*** Opening of Information given ***

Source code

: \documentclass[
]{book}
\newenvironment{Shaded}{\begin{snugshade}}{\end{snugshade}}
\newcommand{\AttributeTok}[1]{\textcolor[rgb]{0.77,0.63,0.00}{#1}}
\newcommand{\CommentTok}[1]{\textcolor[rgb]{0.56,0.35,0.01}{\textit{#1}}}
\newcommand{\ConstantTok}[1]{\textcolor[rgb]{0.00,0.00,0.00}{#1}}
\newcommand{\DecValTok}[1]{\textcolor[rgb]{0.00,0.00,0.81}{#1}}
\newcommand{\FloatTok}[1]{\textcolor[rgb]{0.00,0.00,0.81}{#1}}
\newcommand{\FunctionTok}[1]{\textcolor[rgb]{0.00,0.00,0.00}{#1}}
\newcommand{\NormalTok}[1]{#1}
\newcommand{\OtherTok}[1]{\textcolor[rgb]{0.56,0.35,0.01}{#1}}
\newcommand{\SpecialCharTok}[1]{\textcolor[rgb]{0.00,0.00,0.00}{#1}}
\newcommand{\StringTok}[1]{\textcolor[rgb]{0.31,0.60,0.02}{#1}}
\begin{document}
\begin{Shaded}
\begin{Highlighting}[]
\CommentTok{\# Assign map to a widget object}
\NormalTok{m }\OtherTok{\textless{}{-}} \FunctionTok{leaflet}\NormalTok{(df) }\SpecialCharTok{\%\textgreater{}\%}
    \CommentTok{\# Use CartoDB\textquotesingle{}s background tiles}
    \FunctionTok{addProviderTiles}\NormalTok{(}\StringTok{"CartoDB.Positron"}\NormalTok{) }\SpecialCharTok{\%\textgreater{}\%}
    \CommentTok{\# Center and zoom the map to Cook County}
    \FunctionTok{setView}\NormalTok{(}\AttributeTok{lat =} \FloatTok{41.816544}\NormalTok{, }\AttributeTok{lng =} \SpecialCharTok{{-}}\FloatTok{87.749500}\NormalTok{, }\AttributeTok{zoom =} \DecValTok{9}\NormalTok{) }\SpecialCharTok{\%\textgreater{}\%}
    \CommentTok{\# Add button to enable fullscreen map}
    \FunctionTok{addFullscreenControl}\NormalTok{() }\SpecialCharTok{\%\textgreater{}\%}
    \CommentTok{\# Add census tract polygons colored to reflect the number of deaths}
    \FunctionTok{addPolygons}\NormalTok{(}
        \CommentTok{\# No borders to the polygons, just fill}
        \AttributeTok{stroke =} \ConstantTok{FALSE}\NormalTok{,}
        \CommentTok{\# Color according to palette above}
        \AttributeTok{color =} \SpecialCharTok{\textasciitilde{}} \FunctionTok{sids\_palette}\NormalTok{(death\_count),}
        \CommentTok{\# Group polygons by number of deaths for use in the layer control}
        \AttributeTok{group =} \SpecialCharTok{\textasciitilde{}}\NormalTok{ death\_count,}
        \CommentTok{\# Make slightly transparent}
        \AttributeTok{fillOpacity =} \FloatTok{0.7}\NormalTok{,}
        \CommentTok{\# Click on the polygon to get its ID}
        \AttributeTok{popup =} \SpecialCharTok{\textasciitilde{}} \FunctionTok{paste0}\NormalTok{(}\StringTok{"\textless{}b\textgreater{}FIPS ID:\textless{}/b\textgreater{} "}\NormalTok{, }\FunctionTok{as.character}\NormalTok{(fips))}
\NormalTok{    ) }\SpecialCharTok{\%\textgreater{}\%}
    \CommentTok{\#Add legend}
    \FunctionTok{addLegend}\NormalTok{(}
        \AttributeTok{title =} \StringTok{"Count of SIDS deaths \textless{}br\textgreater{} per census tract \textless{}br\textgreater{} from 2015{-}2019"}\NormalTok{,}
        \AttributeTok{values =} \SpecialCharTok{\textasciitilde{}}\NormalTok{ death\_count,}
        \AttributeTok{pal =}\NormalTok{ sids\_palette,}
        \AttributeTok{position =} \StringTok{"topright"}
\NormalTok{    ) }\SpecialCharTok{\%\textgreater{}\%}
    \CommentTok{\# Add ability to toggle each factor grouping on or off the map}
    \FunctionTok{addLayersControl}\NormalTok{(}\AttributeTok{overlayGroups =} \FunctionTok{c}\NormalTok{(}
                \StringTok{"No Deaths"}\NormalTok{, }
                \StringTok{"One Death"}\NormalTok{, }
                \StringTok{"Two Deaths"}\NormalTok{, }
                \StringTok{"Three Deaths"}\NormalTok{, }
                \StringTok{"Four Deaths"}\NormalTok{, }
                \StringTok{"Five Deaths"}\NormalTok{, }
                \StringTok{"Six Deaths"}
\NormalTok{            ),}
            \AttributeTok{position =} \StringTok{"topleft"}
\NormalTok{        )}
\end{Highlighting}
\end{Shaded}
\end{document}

*** Close of Information given ***

### Assignment
Every line in the records above that contains the word "CartoDB" should be copied out.

### Written answer
    \CommentTok{\# Use CartoDB\textquotesingle{}s background tiles}
    \FunctionTok{addProviderTiles}\NormalTok{(}\StringTok{"CartoDB.Positron"}\NormalTok{) }\SpecialCharTok{\%\textgreater{}\%}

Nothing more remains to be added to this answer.